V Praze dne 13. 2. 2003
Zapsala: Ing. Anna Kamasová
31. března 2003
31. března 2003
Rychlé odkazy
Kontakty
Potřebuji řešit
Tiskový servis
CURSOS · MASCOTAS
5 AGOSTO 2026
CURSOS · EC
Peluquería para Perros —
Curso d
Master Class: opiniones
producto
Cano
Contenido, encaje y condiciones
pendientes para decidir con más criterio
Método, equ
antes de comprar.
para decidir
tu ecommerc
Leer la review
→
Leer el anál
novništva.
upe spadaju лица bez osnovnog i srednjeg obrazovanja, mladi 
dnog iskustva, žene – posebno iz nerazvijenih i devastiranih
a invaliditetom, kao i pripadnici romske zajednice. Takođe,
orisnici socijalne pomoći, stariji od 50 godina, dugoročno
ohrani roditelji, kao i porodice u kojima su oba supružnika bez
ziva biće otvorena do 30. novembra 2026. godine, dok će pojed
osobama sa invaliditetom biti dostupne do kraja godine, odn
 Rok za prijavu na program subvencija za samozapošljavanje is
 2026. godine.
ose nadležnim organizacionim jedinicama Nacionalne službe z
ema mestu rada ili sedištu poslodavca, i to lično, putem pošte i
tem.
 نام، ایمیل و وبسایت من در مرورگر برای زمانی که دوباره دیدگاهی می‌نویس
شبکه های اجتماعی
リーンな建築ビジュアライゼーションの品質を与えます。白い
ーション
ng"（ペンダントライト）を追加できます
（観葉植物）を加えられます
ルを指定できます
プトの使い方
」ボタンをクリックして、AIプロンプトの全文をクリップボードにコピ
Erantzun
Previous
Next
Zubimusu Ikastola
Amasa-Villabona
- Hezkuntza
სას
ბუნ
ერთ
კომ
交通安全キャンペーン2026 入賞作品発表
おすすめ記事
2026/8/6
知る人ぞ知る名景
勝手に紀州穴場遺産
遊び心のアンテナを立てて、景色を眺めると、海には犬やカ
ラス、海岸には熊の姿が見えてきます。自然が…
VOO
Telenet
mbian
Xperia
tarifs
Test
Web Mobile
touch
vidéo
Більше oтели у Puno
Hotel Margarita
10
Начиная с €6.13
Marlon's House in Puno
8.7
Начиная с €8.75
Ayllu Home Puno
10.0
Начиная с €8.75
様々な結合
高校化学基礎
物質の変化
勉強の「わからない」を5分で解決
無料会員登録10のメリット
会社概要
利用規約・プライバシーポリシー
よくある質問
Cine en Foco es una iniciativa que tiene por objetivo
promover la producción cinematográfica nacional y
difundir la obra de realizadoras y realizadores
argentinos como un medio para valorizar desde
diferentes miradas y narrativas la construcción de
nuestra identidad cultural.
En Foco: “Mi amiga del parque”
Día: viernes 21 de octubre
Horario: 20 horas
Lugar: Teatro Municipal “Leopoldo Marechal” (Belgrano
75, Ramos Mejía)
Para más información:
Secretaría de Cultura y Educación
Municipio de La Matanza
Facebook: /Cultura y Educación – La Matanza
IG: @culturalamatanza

**WHAT YOU NEED TO DO**: Print every line from the one that contains "75, Ramos Mejía)" to the end of the records, exactly as written, and nothing more.

**ANSWER**:
75, Ramos Mejía)
Para más información:
Secretaría de Cultura y Educación
Municipio de La Matanza
Facebook: /Cultura y Educación – La Matanza
IG: @culturalamatanza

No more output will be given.